Le Lapin et le Gendarme Pierre Chevallier (1794 - 1892)

— Excusez, Monsieur le Gendarme,
Disait, sur la fin d'août, nez baut, s'agenouillant,
Un jeune lapin larmoyant ;
Excusez-moi si j'ose, en ces moments d'alarme,
De votre utile ronde interrompre le cours.
Hélas ! les vifs soucis que depuis quelques jours
Nous cause des chasseurs la trop funeste engeance,
A votre humanité me font avoir recours.
Grâce, mon bon Monsieur, à votre surveillance,
Naguère nous pouvions prendre tous nos ébats,
Sans crainte sur l'herbette égayer nos repas :
Maintenant, obligés d'être sur le qui vive,
D'avoir à chaque instaDt l'oeil et l'oreille au guet,
Il nous faut désormais, ô triste alternative !

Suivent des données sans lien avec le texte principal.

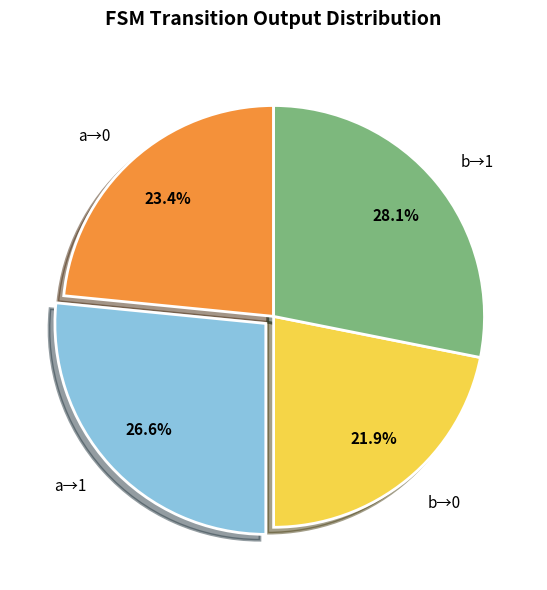

Which slice is the smallest?

b→0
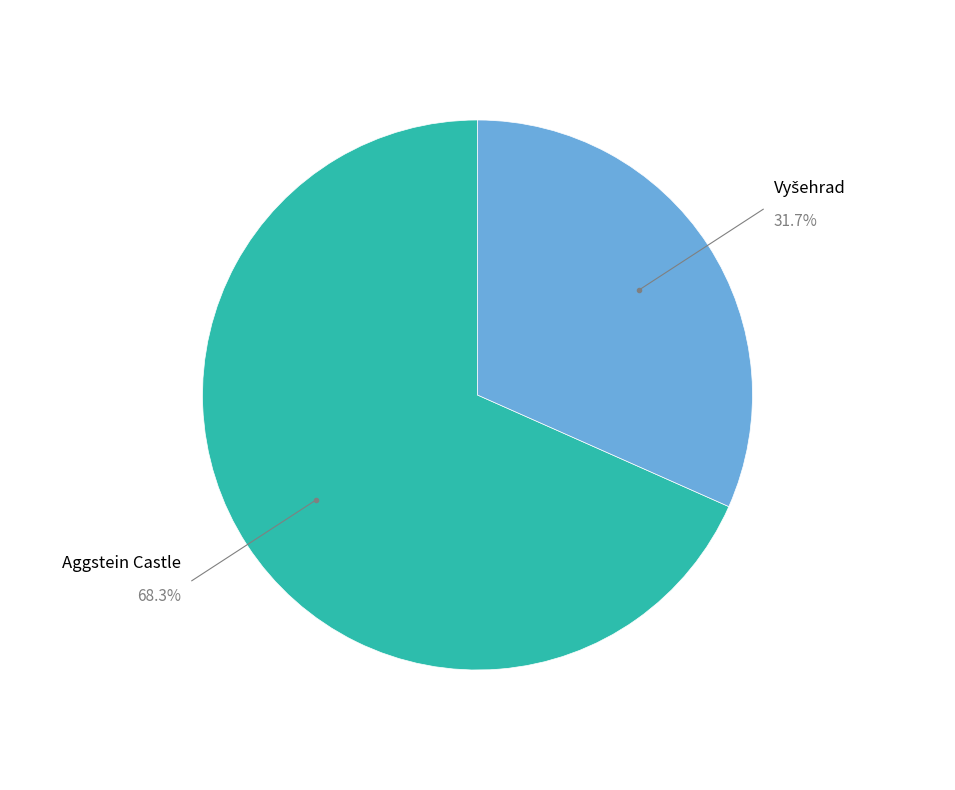

How many slices are in this pie chart?

2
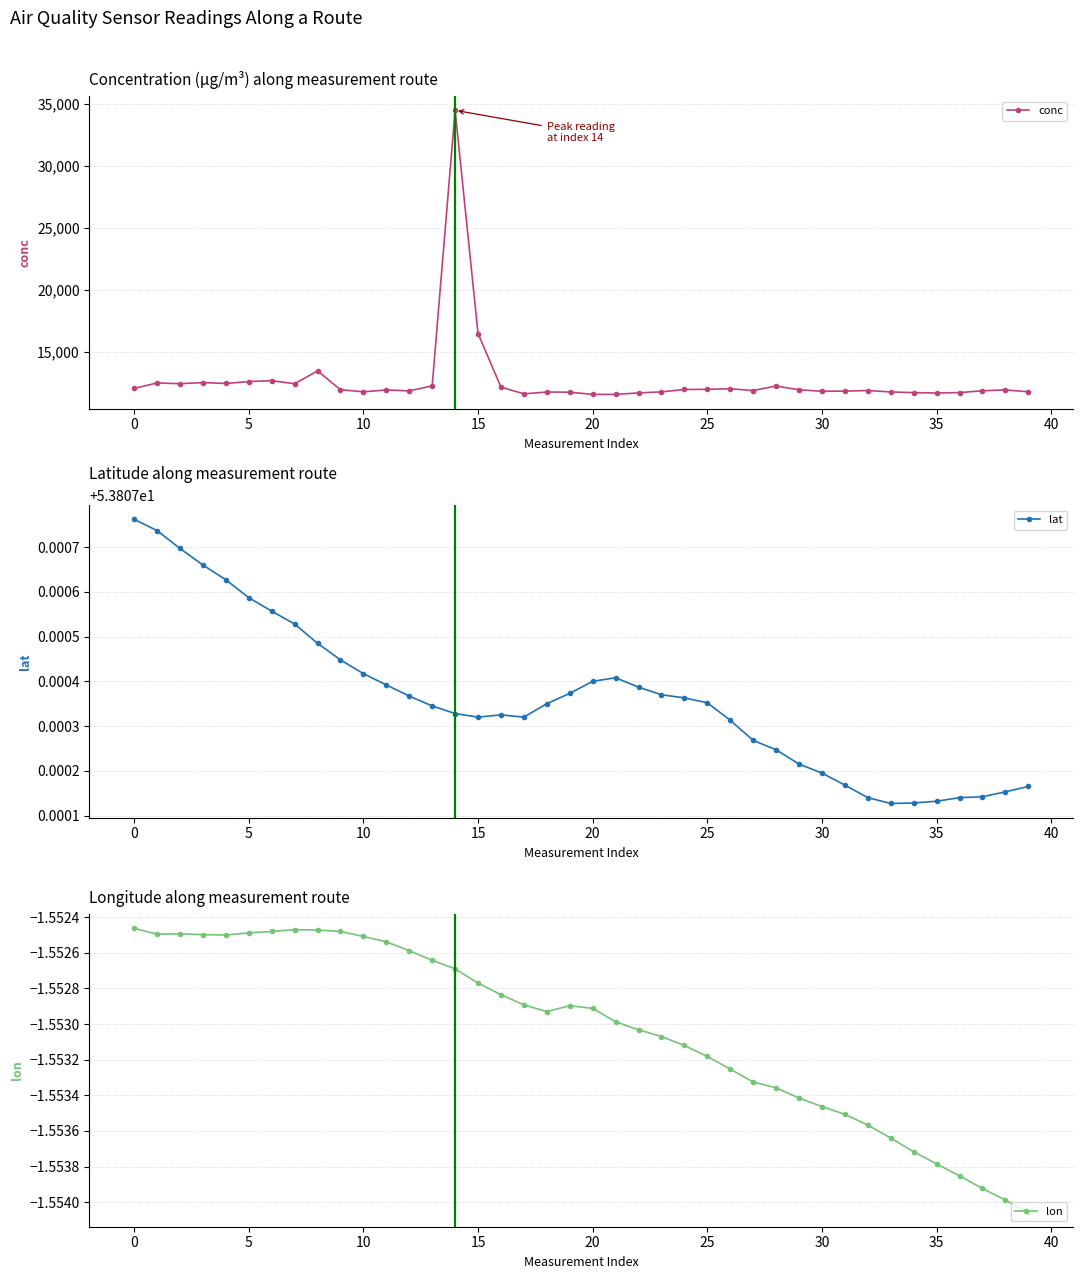

What is the highest value of the conc series?

34499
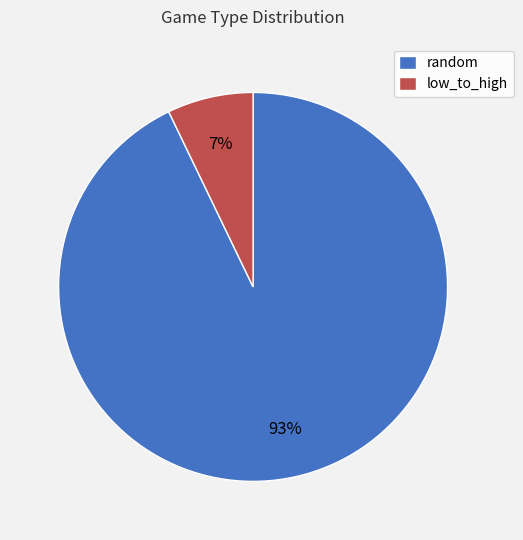

Do low_to_high and random together represent more than half of the pie?

Yes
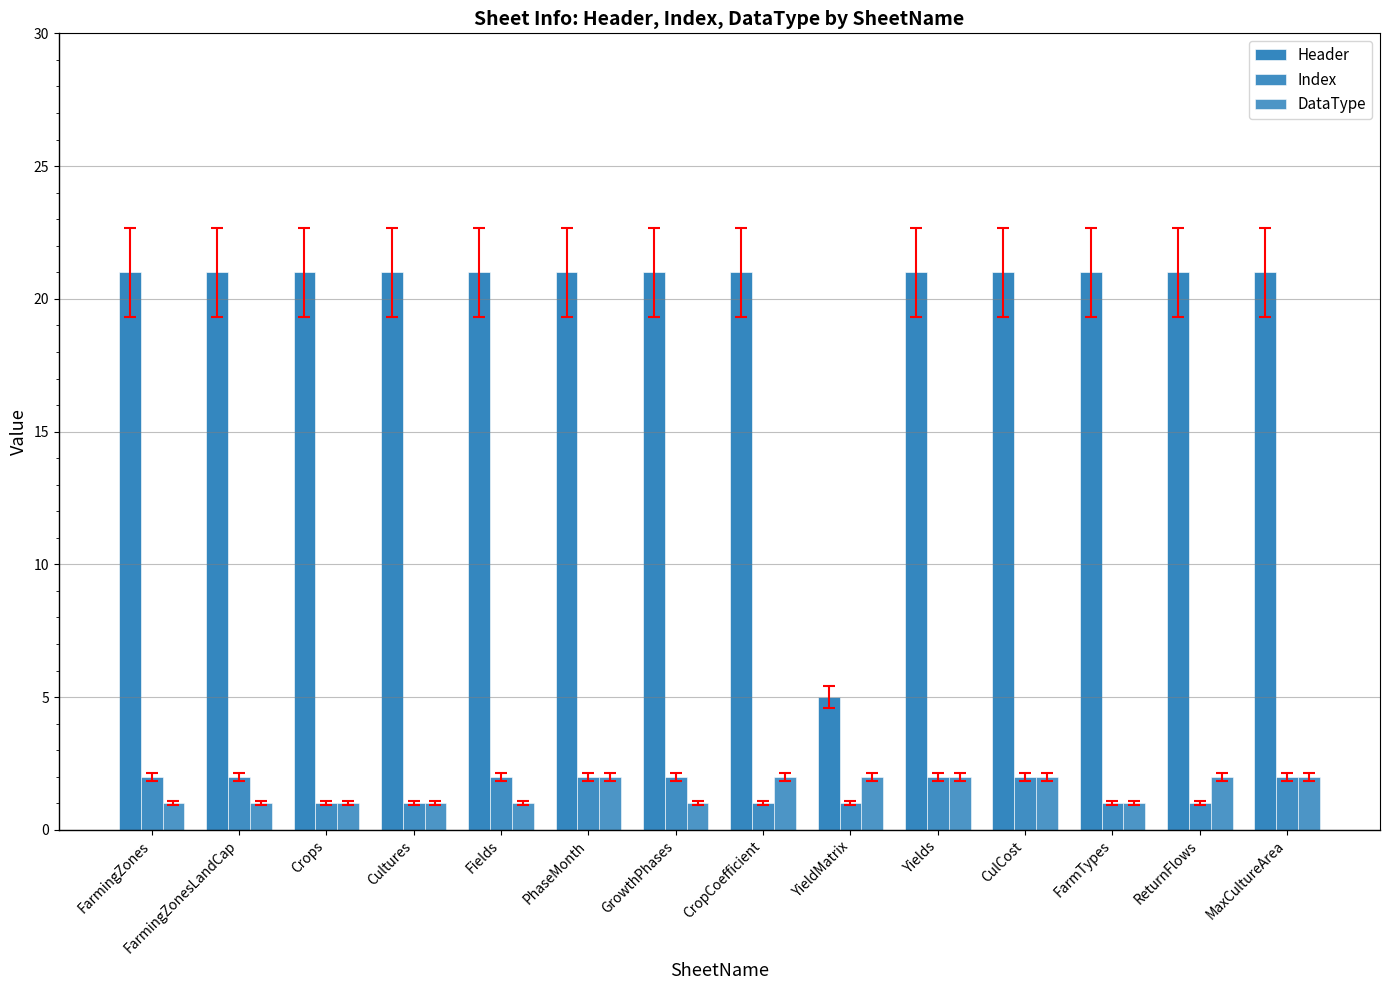

The DataType series shows 1 at Crops. True or false?

True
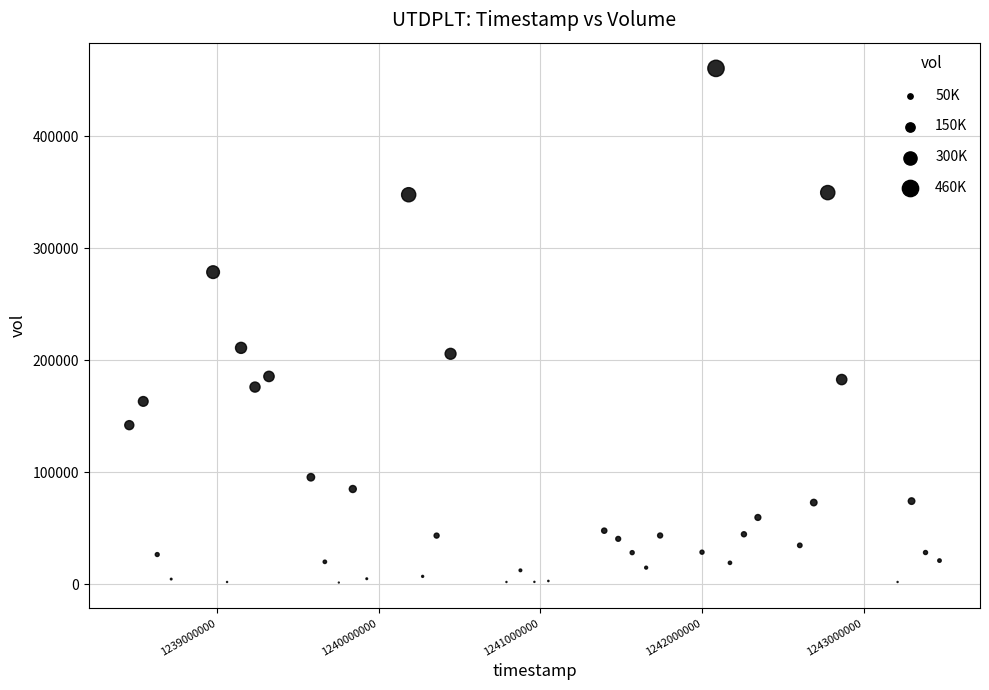

What Y value in the scatter plot is closest to 231000?

211000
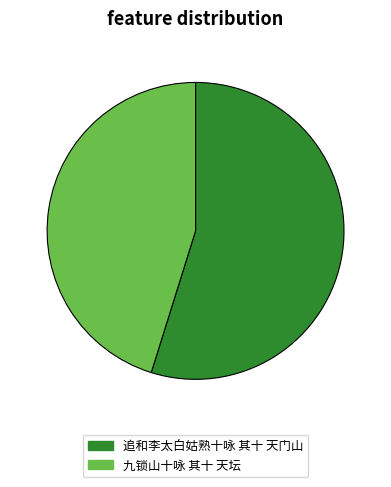

The 九锁山十咏 其十 天坛 slice represents 57% of the pie. True or false?

False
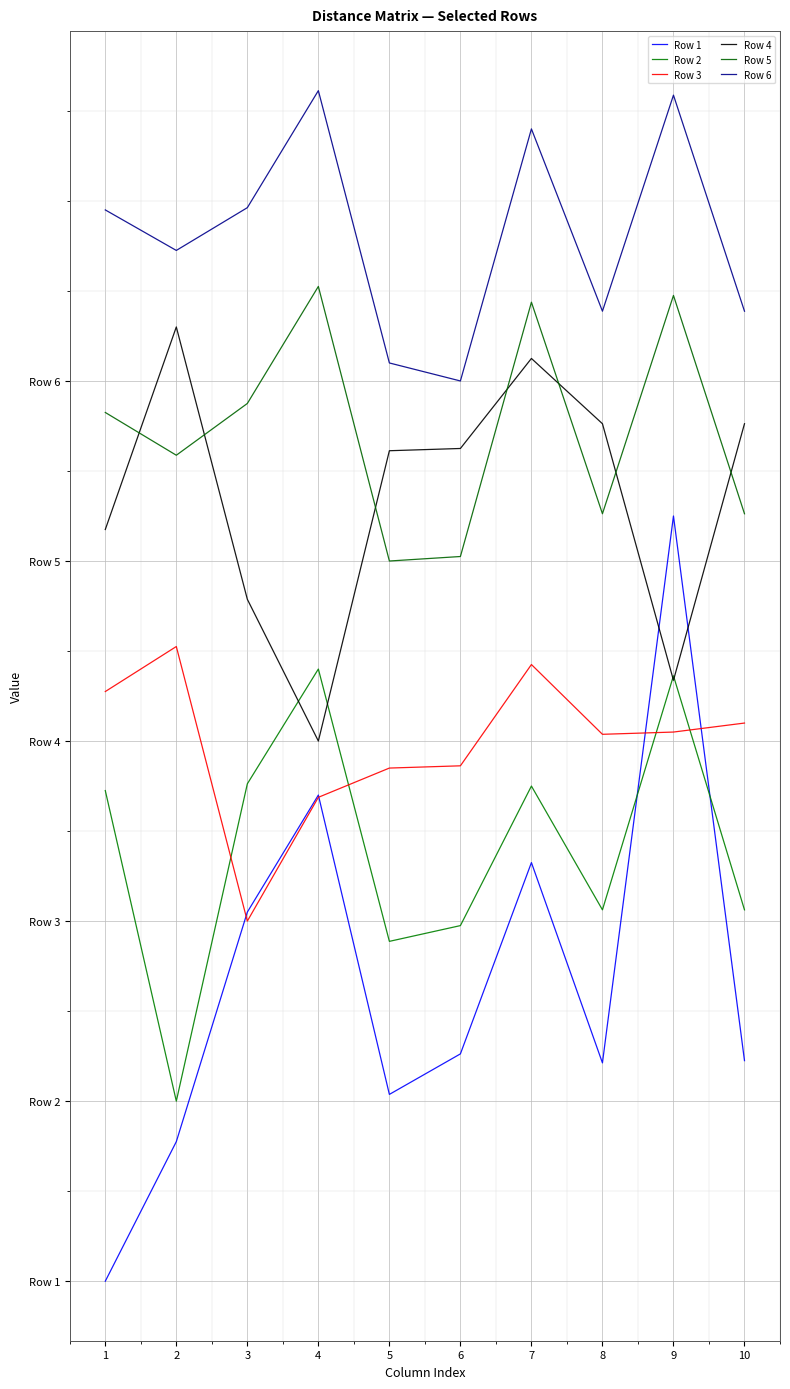

Does the chart display data point markers on the line(s)?

No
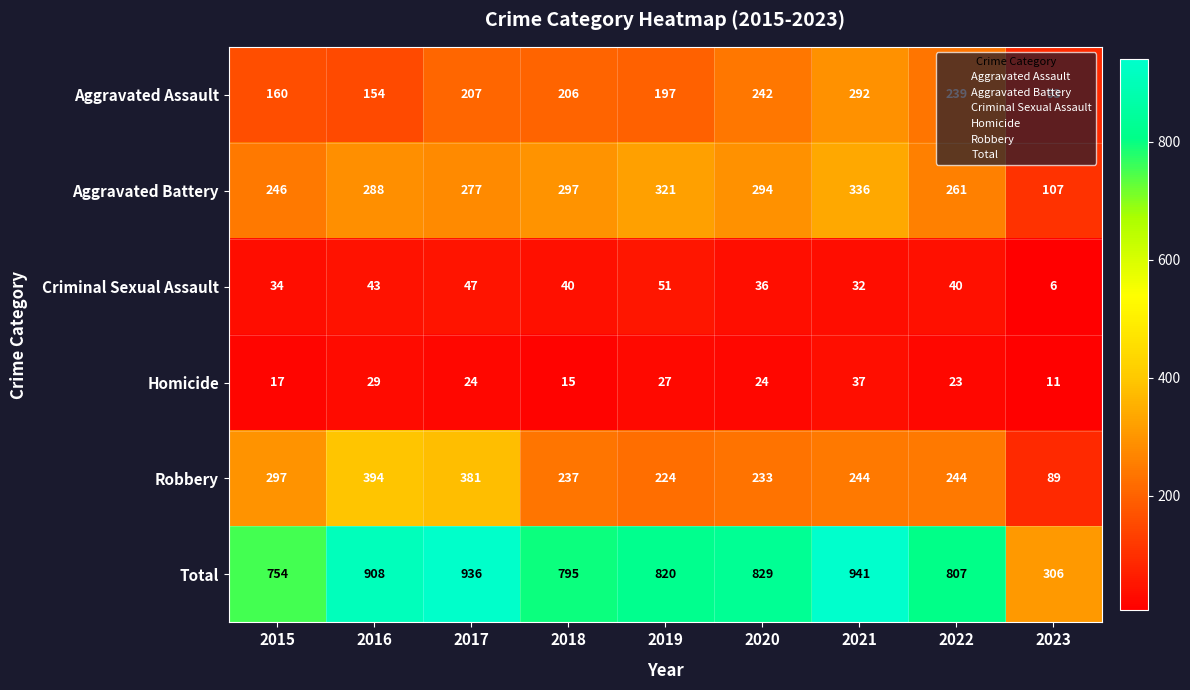

What is the highest value of the Aggravated Battery series?

336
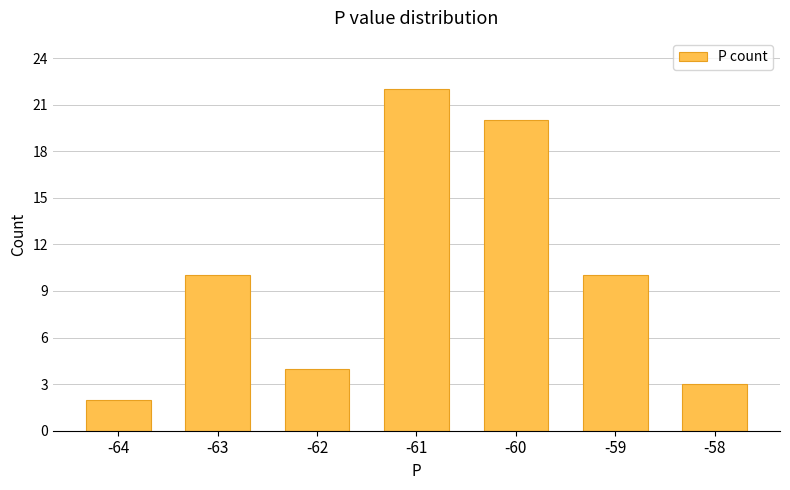

What is the minimum value shown in the chart?

2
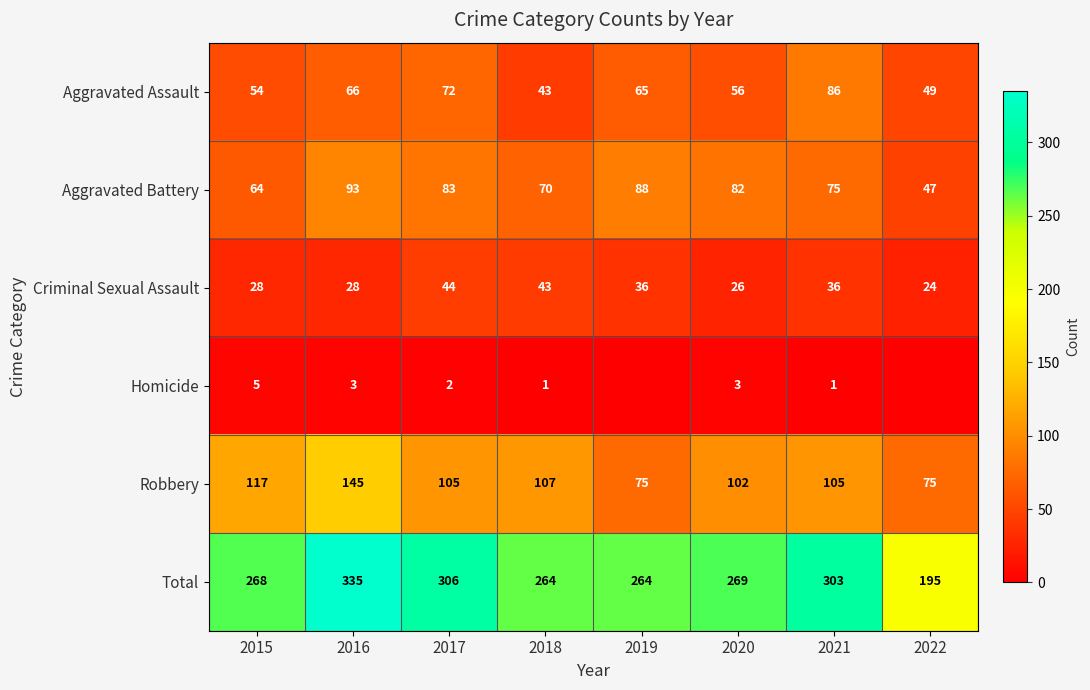

Is it true that Robbery equals 107 at 2018?

True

À la hâte, en tremblant, brouter le serpolet,
Ou, retirés au fond de nos sombres chambrettes,
Jeûner en vrais anachorètes.
Je vous en prie, au nom de la sainte équité,
Vous, son digne soutien, oh ! soyez-nous propice,
Et de ces gens, chez qui tout est ruse, injustice,
Veuillez faire cesser l'affreuse atrocité.
— Je suis vraiment touché de tes vives alarmes,
Répond le militaire aux pacifiques armes,
Et voudrais de bon cœur, mon cher petit ami,
Te voir contre la peine un peu plus affermi.
Crois bien, d'ailleurs, qu'à ta prière
Avec empressement je saurais satisfaire
Si la plus barbare des lois
N'avait pendant près de six mois
Mis à prix d'argent votre tête.
Tache donc jusque-là d'éviter la tempête
Qui presque tous les jours va sur vous retentir
Et dans ton trou va te blottir
Alors que tu verras chasseurs et chiens en quête.
En ta mémoire grave enfin
Et retiens, avant toutes choses,
Que de la vie étroit est le chemin
Et qu'il n'est pas toujours semé de roses.